[Part of a data file]
#####

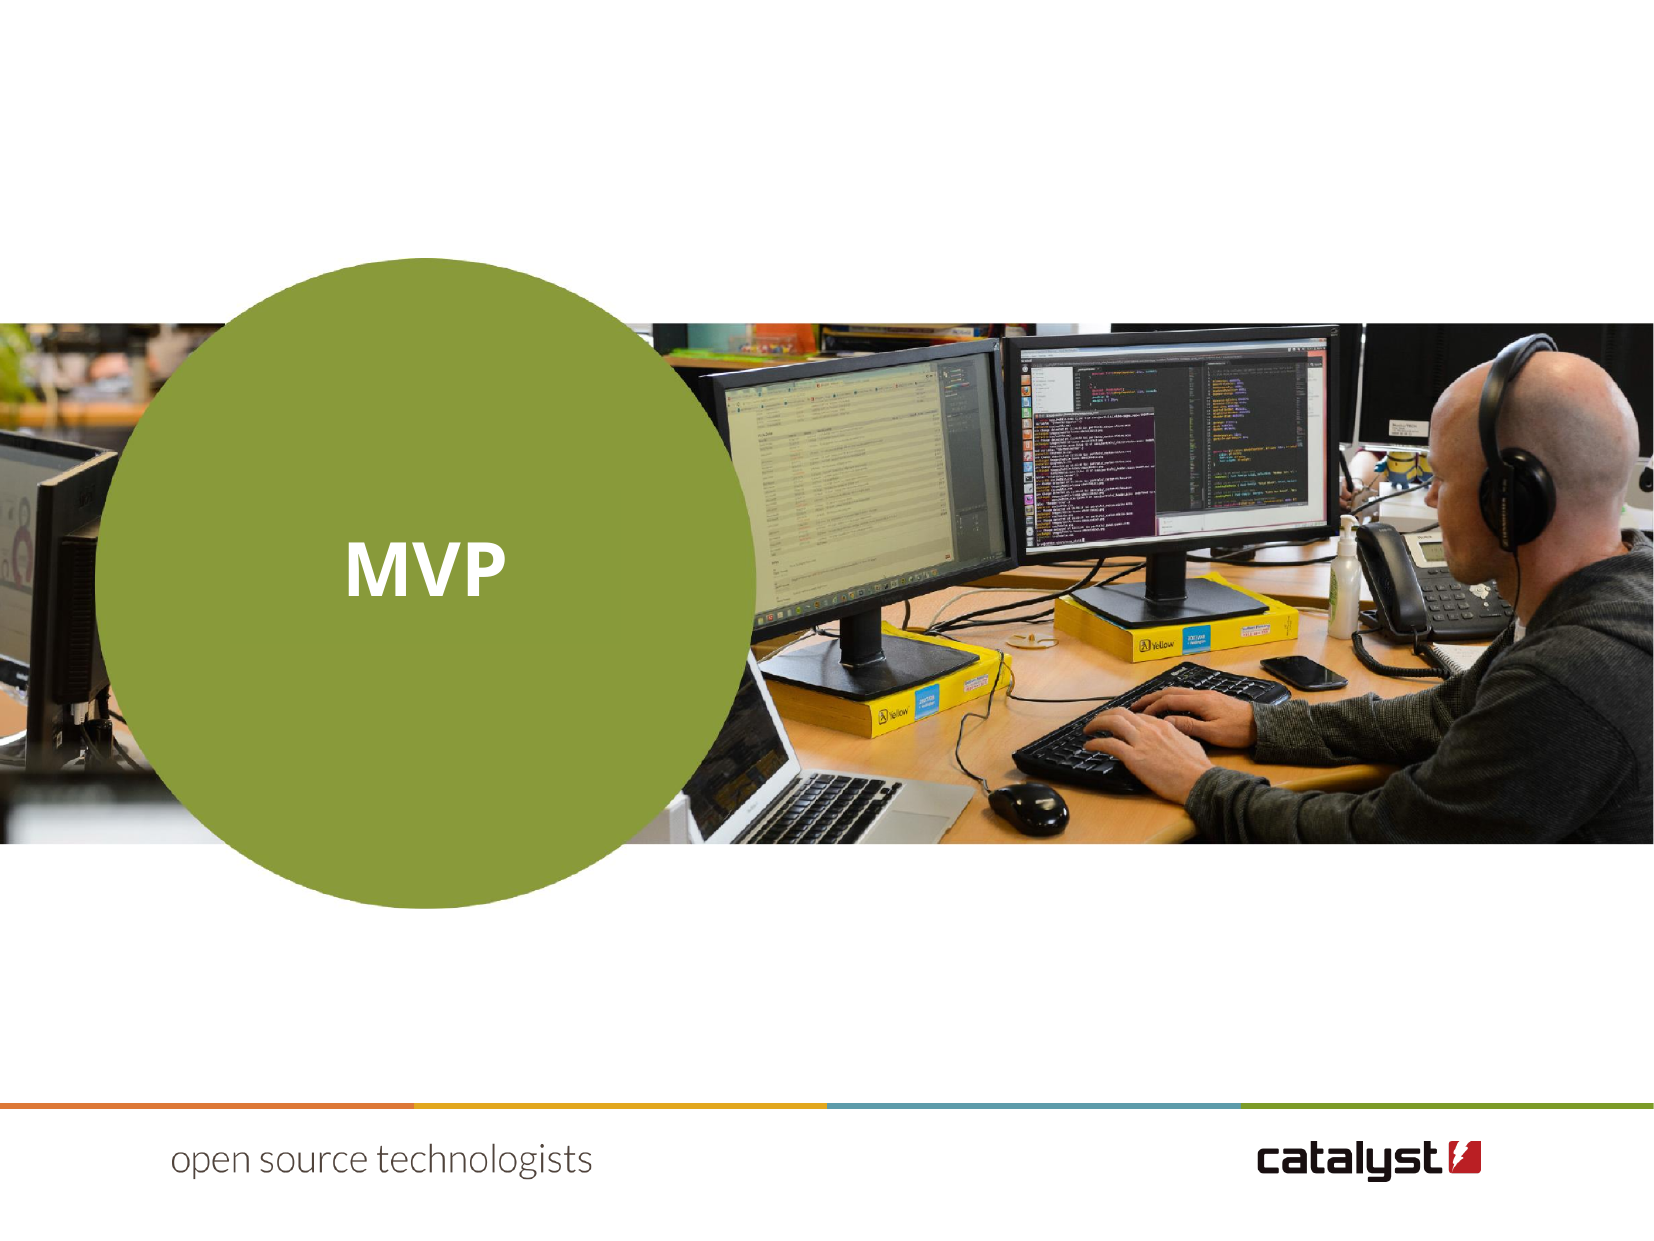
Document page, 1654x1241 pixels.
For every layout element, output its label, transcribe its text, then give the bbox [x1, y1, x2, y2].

picture [0, 1103, 1654, 1182]
picture [0, 258, 1654, 909]
text_box MVP [230, 490, 621, 644]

#####

> What is expected
Copy the data above word for word, but leave out the pictures.

> Exercise result
Document page, 1654x1241 pixels.
For every layout element, output its label, transcribe its text, then give the bbox [x1, y1, x2, y2].

picture [0, 1103, 1654, 1182]
picture [0, 258, 1654, 909]
text_box MVP [230, 490, 621, 644]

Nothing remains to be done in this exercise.